SUPPLIED TEXT START

The matter never struck me before; but I quite recognise the truth of your remark.

And surely this instinct of the dog is very charming;--your dog is a true philosopher.

Why?

Why, because he distinguishes the face of a friend and of an enemy only by the criterion of knowing and not knowing.  And must not an animal be a lover of learning who determines what he likes and dislikes by the test of knowledge and ignorance?…

…Then the first thing will be to establish a censorship of the writers of fiction, and let the censors receive any tale of fiction which is good, and reject the bad; and we will desire mothers and nurses to tell their children the authorised ones only.  Let them fashion the mind with such tales, even more fondly than they mould the body with their hands; but most of those which are now in use must be discarded.

Of what tales are you speaking? he said.

You may find a model of the lesser in the greater, I said; for they are necessarily of the same type, and there is the same spirit in both of them.

Very likely, he replied; but I do not as yet know what you would term the greater.

Those, I said, which are narrated by Homer and Hesiod, and the rest of the  poets, who have ever been the great story-tellers of mankind.

But which stories do you mean, he said; and what fault do you find with them?

A fault which is most serious, I said; the fault of telling a lie, and, what is more, a bad lie.

But when is this fault committed?

Whenever an erroneous representation is made of the nature of gods and heroes…

...narrative of Hephaestus binding Here his mother, or how on another occasion Zeus sent him flying for taking her part when she was being beaten, and all the battles of the gods in Homer - these tales must not be admitted into our State, whether they are supposed to have an allegorical meaning or not…

…and if a poet writes of the sufferings of Niobe - the subject of the tragedy in which these iambic verses occur - or of the house of Pelops, or of the Trojan war or on any similar theme, either we must not permit him to say that these are the works of God, or if they are of God, he must devise some explanation of them such as we are seeking; he must say that God did what was just and right, and they were the better for being punished; but that those who are punished are miserable, and that God is the author of their misery - the poet is not to be permitted to say; though he may say that the wicked are miserable because they require to be punished, and are benefited by receiving punishment from God; but that God being good is the author of evil to any one is to be strenuously denied, and not to be said or sung or heard in verse or prose by any one whether old or young in any well-ordered commonwealth.  Such a fiction is suicidal, ruinous, impious…

…although we are admirers of Homer, we do not admire the lying dream which Zeus sends to Agamemnon; neither will we praise the verses of Aeschylus in which Thetis says that Apollo at her nuptials

'Was celebrating in song her fair progeny whose days were to be long, and to know no sickness.  And when he had spoken of my lot as in all things blessed of heaven he raised a note of triumph and cheered my soul.  And I thought that the word of Phoebus, being divine and full of prophecy, would not fail.  And now he himself who uttered the strain, he who was present at the banquet, and who said this - he it is who has slain my son.'

These are the kind of sentiments about the gods which will arouse our anger; and he who utters them shall be refused a chorus; neither shall we allow teachers to make use of them in the instruction of the young...

SUPPLIED TEXT END
DATA EXTRACT START

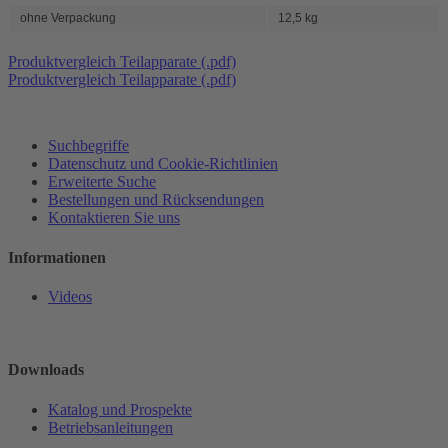
ohne Verpackung
12,5 kg
Produktvergleich Teilapparate (.pdf)
Produktvergleich Teilapparate (.pdf)
Suchbegriffe
Datenschutz und Cookie-Richtlinien
Erweiterte Suche
Bestellungen und Rücksendungen
Kontaktieren Sie uns
Informationen
Videos
Downloads
Katalog und Prospekte
Betriebsanleitungen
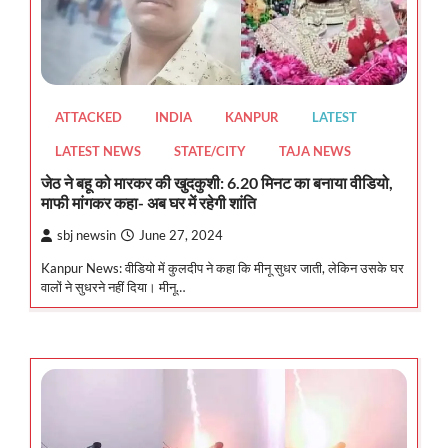
ATTACKED
INDIA
KANPUR
LATEST
LATEST NEWS
STATE/CITY
TAJA NEWS
जेठ ने बहू को मारकर की खुदकुशी: 6.20 मिनट का बनाया वीडियो,
माफी मांगकर कहा- अब घर में रहेगी शांति
sbj newsin
June 27, 2024
Kanpur News: वीडियो में कुलदीप ने कहा कि मीनू सुधर जाती, लेकिन उसके घर
वालों ने सुधरने नहीं दिया। मीनू…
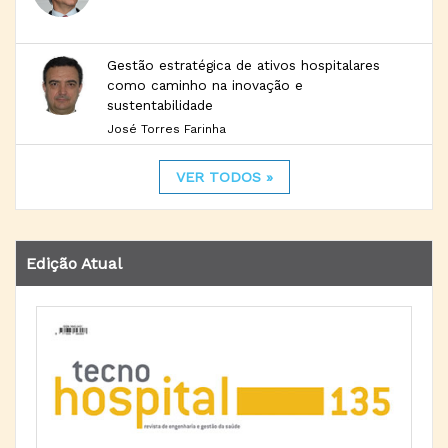
Gestão estratégica de ativos hospitalares
como caminho na inovação e
sustentabilidade
José Torres Farinha
VER TODOS »
Edição Atual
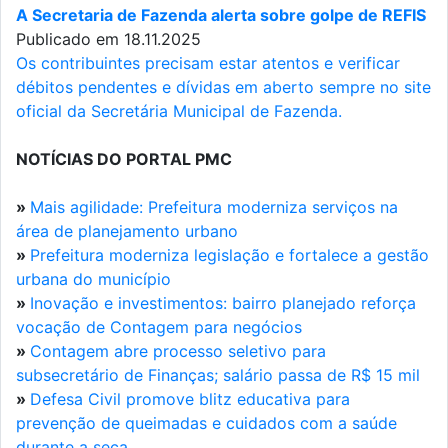
A Secretaria de Fazenda alerta sobre golpe de REFIS
Publicado em 18.11.2025
Os contribuintes precisam estar atentos e verificar
débitos pendentes e dívidas em aberto sempre no site
oficial da Secretária Municipal de Fazenda.
NOTÍCIAS DO PORTAL PMC
»
Mais agilidade: Prefeitura moderniza serviços na
área de planejamento urbano
»
Prefeitura moderniza legislação e fortalece a gestão
urbana do município
»
Inovação e investimentos: bairro planejado reforça
vocação de Contagem para negócios
»
Contagem abre processo seletivo para
subsecretário de Finanças; salário passa de R$ 15 mil
»
Defesa Civil promove blitz educativa para
prevenção de queimadas e cuidados com a saúde
durante a seca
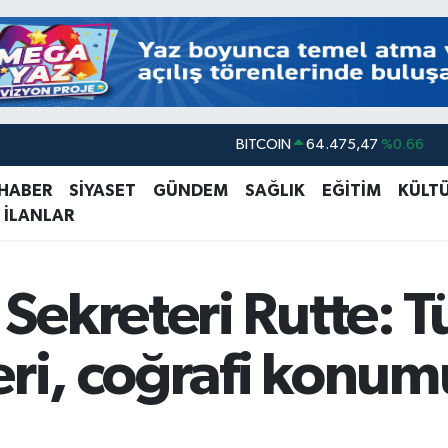
DOLAR
47,5971
%0.05
EURO
55,1336
%0.18
 HABER
SİYASET
GÜNDEM
SAĞLIK
EĞİTİM
KÜLT
 İLANLAR
STERLİN
64,2534
%0.22
GRAM ALTIN
6518.23
%0.39
BİST100
13.703
%0
ekreteri Rutte: T
BITCOIN
64.475,47
%0.66
ri, coğrafi konumu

DATA EXTRACT END

Recast as a short bulleted list the paragraph of the dialogue excerpt that begins "Then the first thing will be", keeping its main points.

- Set up a censorship of the writers of fiction.
- Censors accept good tales and reject bad ones.
- Mothers and nurses tell children only the authorized tales.
- These tales should shape the mind even more fondly than hands mold the body.
- Most tales now in use must be discarded.